Cristina Kirchner deveria ler Mises

03/12/2013 14:45 Atualizado: 03/12/2013 14:45

Dois anos atrás, alguns dias após a vitória de Cristina Fernández de Kirchner na eleição presidencial da Argentina, o governo decidiu impor um novo sistema de controle de capitais estrangeiros rotulado pela imprensa de “cepo”.

De início, a medida foi uma tentativa de combater a evasão fiscal. Com o tempo, as medidas foram se intensificando e hoje já está claro que elas fazem parte de um grande esquema intervencionista de controle cambial capitaneado pelo Banco Central argentino.

Em um sistema de taxas de câmbio flexíveis, um Banco Central limita suas atividades apenas ao controle da base monetária. Ele não se preocupa com a taxa de câmbio. Consequentemente, os preços das moedas estrangeiras atuam somente como um indicador da eficácia ou da ineficácia da política monetária. Já quando o Banco Central adota controle de capitais (não confundir controle de capitais com câmbio fixo; são arranjos completamente distintos), ele passa a atuar como um ente que faz um “racionamento de divisas”, vendendo dólares a preços arbitrários a determinados grupos privilegiados escolhidos pelo governo.

No caso específico do “cepo” argentino, o Banco Central proíbe a compra de dólares por argentinos que querem manter sua poupança em moeda estrangeira, mas permite que alguns importadores ou algumas pessoas que queiram viajar ao exterior comprem dólares à taxa oficial de câmbio — mas sempre mantendo um controle estrito sobre a quantia transacionada. Adicionalmente, o BC argentino também vende dólares à taxa oficial àquelas pessoas que utilizam cartões de crédito no exterior, embora lhes cobre um imposto que aumenta a taxa de câmbio em 20%.

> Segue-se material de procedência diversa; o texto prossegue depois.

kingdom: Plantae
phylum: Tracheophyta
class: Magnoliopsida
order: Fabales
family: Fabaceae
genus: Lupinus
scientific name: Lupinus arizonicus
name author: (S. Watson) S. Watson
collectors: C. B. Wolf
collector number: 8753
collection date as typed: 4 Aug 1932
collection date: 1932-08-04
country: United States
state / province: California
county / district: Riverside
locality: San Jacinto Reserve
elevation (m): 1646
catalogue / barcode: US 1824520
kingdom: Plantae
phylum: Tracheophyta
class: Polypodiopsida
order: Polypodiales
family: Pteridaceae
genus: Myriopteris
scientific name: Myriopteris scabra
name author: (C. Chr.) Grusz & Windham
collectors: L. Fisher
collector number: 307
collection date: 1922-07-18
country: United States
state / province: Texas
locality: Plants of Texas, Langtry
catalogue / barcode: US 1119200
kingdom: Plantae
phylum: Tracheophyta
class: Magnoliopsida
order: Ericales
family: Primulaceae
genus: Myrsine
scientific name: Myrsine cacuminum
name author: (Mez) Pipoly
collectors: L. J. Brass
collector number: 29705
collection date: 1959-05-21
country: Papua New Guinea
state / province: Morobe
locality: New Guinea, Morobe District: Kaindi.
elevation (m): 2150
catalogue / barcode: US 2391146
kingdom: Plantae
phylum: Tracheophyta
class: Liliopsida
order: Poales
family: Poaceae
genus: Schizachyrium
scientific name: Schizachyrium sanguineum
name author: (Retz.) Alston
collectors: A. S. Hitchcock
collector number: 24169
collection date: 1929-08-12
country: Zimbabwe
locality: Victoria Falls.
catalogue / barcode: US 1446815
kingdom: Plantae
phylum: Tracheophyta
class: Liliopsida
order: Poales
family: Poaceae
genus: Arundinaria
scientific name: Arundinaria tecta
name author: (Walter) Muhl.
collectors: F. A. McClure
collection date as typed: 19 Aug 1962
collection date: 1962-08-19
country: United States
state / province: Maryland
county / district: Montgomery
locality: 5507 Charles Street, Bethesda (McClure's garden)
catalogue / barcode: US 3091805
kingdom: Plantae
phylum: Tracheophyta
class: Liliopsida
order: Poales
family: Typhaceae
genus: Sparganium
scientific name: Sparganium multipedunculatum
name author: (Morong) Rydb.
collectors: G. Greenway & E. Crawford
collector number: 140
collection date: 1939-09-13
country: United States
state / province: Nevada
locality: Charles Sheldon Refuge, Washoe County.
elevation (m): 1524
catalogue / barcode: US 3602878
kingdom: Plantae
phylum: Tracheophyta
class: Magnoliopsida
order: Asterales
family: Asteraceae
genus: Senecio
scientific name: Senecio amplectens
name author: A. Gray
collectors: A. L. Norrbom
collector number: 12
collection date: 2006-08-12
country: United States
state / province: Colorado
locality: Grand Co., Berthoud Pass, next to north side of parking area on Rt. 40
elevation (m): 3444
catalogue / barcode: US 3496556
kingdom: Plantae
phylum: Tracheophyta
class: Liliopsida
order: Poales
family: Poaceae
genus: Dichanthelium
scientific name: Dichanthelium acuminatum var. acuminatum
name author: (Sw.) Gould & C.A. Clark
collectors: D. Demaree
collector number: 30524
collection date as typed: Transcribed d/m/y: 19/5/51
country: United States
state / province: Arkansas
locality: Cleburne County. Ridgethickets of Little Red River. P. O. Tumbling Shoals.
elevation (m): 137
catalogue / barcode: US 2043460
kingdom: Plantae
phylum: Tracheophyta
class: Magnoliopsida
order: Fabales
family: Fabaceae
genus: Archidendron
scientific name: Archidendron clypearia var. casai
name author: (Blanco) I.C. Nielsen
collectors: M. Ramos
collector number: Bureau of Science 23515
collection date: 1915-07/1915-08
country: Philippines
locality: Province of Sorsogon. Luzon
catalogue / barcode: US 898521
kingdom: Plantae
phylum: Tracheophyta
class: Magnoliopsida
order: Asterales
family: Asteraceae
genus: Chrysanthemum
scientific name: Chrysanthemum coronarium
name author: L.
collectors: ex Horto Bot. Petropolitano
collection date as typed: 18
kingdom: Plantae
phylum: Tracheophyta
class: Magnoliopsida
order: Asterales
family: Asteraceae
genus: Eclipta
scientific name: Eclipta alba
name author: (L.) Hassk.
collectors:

O governo justificou a imposição do “cepo” sobre os argentinos alegando que se tratava de uma tentativa de controlar o fluxo de dólares e de evitar uma desvalorização. No entanto, após dois anos, esse controle de capitais criou ainda mais problemas e não trouxe nenhuma solução.

Para começar, surgiu um mercado paralelo no qual dólares são transacionados a uma taxa 65% maior do que a taxa de câmbio oficial — valor esse que está bem em linha com a alta inflação de preços que está deteriorando o poder de compra do peso. Estas transações ocorrem naquilo que passou a ser prosaicamente chamado de mercado do “dólar azul”. Adicionalmente, as reservas internacionais do país já caíram mais de 30% desde outubro de 2011, sendo que, no resto do continente latino, elas continuam crescendo em decorrência da frouxa política monetária adotada pelo Fed. Finalmente, a balança comercial do país foi reduzida graças ao colapso na taxa de crescimento das exportações.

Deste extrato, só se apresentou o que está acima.